Reducing Phenotyping Burden in Practice

Consider a practical scenario: a breeding organization with a population of 3,500 early-generation lines that have been sequenced but not yet phenotyped. Traditional breeding would advance 200–400 lines to replicated field trials, wait 2 growing seasons, and make selection decisions based on those results. With embedding-derived predictions, you can rank all 3,500 lines on predicted drought tolerance before a single field trial. The question is not whether the rankings are perfect — they are not — but whether they are informative enough to improve the efficiency of the next trial stage.

From the analysis above, the answer is yes for diploid species. A breeder who selects the top 400 lines by embedding-predicted drought score will include roughly 78% of the lines that would have ranked in the top quartile by actual field phenotyping. That is not a replacement for field trials. It is a pre-filter that substantially increases the density of good material going into the expensive phenotyping stage.

What the Model Still Cannot Do

Sequence-based prediction cannot recover information that is not encoded in the genome. Epigenetic state — particularly stress-induced methylation changes at drought-responsive loci — influences tolerance phenotypes in ways that whole-genome resequencing does not capture. Phenotypic plasticity responses to gradual versus sudden drought onset are invisible to a sequence model. And accession-specific microbiome associations (rhizosphere composition under water stress) can shift apparent tolerance scores by amounts large enough to affect ranking within a breeding cohort.

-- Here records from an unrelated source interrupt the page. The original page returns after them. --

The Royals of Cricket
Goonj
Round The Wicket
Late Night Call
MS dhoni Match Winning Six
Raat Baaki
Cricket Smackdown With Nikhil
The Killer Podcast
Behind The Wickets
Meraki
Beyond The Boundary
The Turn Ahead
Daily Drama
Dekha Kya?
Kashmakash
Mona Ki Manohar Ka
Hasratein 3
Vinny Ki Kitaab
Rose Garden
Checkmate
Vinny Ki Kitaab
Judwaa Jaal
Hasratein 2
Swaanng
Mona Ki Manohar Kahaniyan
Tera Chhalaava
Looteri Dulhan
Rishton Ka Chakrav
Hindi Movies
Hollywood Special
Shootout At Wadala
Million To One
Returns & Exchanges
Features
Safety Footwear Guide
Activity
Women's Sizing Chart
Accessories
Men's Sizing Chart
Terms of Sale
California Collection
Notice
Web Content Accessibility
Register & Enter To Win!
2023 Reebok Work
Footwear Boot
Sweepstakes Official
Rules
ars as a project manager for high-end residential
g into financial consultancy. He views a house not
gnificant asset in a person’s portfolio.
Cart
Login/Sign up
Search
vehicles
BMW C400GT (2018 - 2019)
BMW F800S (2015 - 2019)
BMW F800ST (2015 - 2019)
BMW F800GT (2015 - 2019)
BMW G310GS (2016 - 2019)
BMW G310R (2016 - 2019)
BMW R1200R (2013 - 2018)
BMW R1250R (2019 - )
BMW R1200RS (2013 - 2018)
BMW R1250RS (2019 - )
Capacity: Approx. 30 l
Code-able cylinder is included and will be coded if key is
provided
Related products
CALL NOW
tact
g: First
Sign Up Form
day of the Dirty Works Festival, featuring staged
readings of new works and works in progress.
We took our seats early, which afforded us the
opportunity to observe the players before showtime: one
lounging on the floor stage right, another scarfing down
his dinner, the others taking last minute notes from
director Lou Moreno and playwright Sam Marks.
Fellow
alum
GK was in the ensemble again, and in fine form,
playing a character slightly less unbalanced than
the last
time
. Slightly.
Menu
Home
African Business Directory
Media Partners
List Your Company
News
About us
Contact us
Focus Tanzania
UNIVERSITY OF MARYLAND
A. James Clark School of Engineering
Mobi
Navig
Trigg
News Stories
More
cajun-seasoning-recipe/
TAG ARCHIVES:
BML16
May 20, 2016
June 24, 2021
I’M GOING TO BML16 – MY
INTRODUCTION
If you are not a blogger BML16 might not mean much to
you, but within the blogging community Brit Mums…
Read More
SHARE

We also cannot predict drought tolerance in completely novel genetic backgrounds with no similarity to anything in the training data. Extrapolation in genomic prediction is always risky; extrapolation from embedding space is somewhat safer than extrapolation from sparse SNP matrices, but the principle still applies. When a wild species accession from a GRIN holding has embedding cosine similarity below 0.4 to any accession in our training set, prediction accuracy is essentially unknown and should not be used for selection decisions.

The correct framing is that this tool accelerates early-generation screening for breeders who are already integrating genomics into their pipeline. It does not compress the whole breeding cycle — it compresses one expensive and time-consuming step in the early stages while leaving the necessary field validation intact.